ThinkWork provides a gr-default-safe starter guardrail in the Terraform module, intended as a reasonable default for most internal deployments. You’ll want your own variants for tenant-specific policies — a customer-facing tenant likely needs stricter PII handling than an internal engineering tenant.

  • One resolved guardrail per turn. You can’t layer a base guardrail under a per-Space extension inside one Bedrock call; the effective policy must resolve to a single Bedrock Guardrail object.
  • No guardrail evaluation on connected (BYOB) agents. ThinkWork only enforces guardrails for managed agents running through AgentCore + Bedrock. A connected agent running its own runtime bypasses this path; any guardrails on its own side are its own concern.
  • Guardrail hits are counted, but not budgeted. Frequent guardrail blocks aren’t currently an input to budget enforcement. A misbehaving prompt that triggers 10,000 guardrail blocks in an hour won’t suspend the agent on a “quality budget” the way a cost-budget hit does.
  • Tool-call filtering is limited. Guardrails are applied to model inputs and outputs, not tool call arguments. A skill pack that concatenates user input into a tool parameter needs its own sanitization.

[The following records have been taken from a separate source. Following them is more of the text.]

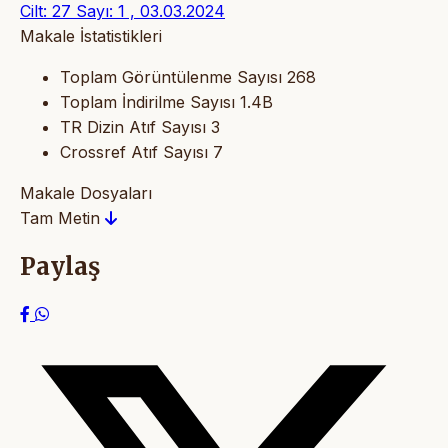
Cilt: 27 Sayı: 1 , 03.03.2024
Makale İstatistikleri
Toplam Görüntülenme Sayısı
268
Toplam İndirilme Sayısı
1.4B
TR Dizin Atıf Sayısı
3
Crossref Atıf Sayısı
7
Makale Dosyaları
Tam Metin
Paylaş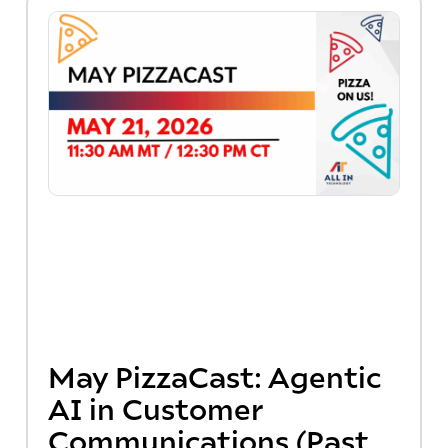
May PizzaCast: Agentic
AI in Customer
Communications (Past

Guardrails are Amazon Bedrock Guardrails — a managed AWS primitive. See the Bedrock Guardrails documentation for the underlying service.

Inside ThinkWork, the runtime resolves the guardrail from the current Space override or tenant-agent default, then passes it into every Bedrock converse call. Guardrail activations are recorded on the turn and surfaced both in the admin thread timeline (see Admin: Threads) and in the audit log.

Starter guardrail resources are provisioned by the ThinkWork Terraform module; tenants can add their own by editing the Terraform configuration.